Botham Jean’s Lawyers: “Six months too long to wait for justice”

Exactly six months after Saint Lucian Botham Jean was killed in his apartment in Dallas, Texas by a female police officer, attorneys representing his estate and his family say they are not satisfied with the pace at which the case is proceeding, but admitted that compared to other cases, this one is “proceeding fairly quickly”.

“I can’t say I am satisfied with the rate this thing is proceeding, six months is too long to wait for justice,” Lee Merritt said at a press conference yesterday at the Windjammer Hotel.

Merritt, Daryl Washington and Benjamin Crump are in Saint Lucia trying to whip up support for Botham Jean by urging the government, prime minister and Saint Lucians to get involved in seeing that the right justice is handed out in Jean’s case.

They want the government, including the prime minister to engage the United States government and say “our citizen was killed in your country in an unbelievable way and we are looking to you all to make sure that justice is done.”

“With Saint Lucia and Dallas both demanding justice the Texas governor should be asking to meet with the family of Botham Jean. Saint Lucia, we petition you all to do your role to get justice for Botham Jean as well,” Crump said, adding that everyone should have an interest in the case.

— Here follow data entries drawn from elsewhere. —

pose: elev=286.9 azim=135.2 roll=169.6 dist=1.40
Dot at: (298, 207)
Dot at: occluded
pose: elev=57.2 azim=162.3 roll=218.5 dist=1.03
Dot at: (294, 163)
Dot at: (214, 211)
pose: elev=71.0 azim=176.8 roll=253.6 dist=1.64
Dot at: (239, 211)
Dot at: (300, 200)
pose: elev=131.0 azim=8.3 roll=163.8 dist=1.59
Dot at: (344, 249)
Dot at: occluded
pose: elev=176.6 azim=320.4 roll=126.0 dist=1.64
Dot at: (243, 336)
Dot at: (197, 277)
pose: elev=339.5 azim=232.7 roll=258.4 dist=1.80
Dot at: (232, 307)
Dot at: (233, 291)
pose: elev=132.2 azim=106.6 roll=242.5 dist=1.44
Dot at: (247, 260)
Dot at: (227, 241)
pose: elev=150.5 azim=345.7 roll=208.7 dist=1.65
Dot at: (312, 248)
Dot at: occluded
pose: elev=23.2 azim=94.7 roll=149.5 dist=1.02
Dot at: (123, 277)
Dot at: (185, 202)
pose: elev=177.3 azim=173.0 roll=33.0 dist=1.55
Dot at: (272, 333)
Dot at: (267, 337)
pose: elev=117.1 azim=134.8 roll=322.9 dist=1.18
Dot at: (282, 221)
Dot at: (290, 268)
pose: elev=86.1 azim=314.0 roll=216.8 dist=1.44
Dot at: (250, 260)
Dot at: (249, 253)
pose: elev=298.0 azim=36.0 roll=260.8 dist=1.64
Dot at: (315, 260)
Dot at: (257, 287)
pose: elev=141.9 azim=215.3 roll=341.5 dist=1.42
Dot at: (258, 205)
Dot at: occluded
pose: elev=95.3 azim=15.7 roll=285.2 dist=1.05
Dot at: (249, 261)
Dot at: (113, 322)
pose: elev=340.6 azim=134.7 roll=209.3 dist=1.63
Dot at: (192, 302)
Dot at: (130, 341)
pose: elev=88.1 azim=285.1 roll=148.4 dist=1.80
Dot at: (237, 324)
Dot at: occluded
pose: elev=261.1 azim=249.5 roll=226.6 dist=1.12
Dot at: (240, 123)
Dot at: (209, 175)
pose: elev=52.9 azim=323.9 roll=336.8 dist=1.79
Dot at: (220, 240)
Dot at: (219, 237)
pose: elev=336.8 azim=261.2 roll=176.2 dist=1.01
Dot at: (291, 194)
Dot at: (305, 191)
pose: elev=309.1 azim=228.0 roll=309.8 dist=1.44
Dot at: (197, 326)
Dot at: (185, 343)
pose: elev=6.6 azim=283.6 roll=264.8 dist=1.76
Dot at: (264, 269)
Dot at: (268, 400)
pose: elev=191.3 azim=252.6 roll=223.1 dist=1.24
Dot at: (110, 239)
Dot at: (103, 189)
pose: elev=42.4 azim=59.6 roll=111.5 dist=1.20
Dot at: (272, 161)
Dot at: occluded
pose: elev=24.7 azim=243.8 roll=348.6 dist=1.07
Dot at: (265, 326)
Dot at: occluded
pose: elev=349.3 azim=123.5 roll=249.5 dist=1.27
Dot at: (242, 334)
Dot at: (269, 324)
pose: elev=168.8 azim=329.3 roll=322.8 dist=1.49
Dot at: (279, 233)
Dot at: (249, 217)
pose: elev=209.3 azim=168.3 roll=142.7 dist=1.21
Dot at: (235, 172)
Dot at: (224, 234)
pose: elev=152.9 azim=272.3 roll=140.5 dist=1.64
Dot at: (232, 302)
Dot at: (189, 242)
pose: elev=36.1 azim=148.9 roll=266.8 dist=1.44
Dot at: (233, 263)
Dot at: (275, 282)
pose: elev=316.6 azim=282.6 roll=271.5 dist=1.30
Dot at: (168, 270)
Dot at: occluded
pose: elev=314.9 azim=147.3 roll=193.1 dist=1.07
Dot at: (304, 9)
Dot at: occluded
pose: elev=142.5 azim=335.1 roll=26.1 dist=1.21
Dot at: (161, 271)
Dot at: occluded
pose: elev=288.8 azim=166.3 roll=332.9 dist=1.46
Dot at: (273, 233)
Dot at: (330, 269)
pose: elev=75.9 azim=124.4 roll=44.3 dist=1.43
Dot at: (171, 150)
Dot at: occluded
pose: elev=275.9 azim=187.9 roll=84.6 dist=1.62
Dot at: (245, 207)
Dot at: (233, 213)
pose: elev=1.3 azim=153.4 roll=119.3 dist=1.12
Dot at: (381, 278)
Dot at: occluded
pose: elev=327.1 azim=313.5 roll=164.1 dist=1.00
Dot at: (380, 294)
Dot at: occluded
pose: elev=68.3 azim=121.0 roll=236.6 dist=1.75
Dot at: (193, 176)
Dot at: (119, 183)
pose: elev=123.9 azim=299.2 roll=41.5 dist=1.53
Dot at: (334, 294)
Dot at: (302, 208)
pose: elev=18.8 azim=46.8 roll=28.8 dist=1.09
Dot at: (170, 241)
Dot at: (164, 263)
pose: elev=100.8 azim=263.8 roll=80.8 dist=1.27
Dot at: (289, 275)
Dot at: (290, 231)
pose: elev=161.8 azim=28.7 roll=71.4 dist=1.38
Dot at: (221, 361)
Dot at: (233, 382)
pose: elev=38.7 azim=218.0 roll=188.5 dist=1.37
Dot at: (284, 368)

The trio is representing Jean’s estate in a federal litigation case to hold the city of Dallas accountable for his death and the police officer who shot him, Amber Guyger accountable for her actions. Guyger has since been indicted for murder and will be tried hopefully this summer, according to the attorneys, although a date for the trial has yet to be publicised.

“We do expect the judge will let the case precede relatively quickly as possible,” Merritt said, further stating that they don’t anticipate a delay.

The three-man team believes that the Dallas prosecutorial office has the competency and manpower to get a conviction in the case but warns that a conviction of a law enforcement officer anywhere in the united states is a difficult thing.

“So, it will take our continued investment, our prayers, our talents, continued investment from the media, from the community and an all-out effort to secure what is, in fact, a very, very rare outcome, which is a conviction of a police officer. We believe it will happen but it would take much more than the norm in order for this to happen,” Merritt said.

Washington said the civil matter is proceeding at the same time with the criminal case and that maybe today or tomorrow Guyger would have to file an answer to the civil lawsuit.

“So, we are proceeding. They have not filed a motion to stay the case. In fact, the city is vigorously defending Amber Guyger at this point. We have done extensive briefing on behalf of the family and we are very confident that we will proceed forthwith,” Washington said.

“We’re going to do whatever we need to do to make sure that whatever happened to Botham never happens to anyone else. It is senseless and police officers should be held accountable. One of the most frustrating things for us is to see how Amber Guyger is parading around the courthouse as if she is upset about being there. She doesn’t feel the frustration the family is feeling, she doesn’t feel the pain the family is feeling. They are trying to portray her as an innocent person and that just cannot happen. It is now time that we focus on this police officer and her actions,” Washington said.

The attorneys are pursuing the violation of Botham’s civil rights as well as the family claims that Botham was wrongfully killed. They are going after civil damages on behalf of Botham’s family and his estate.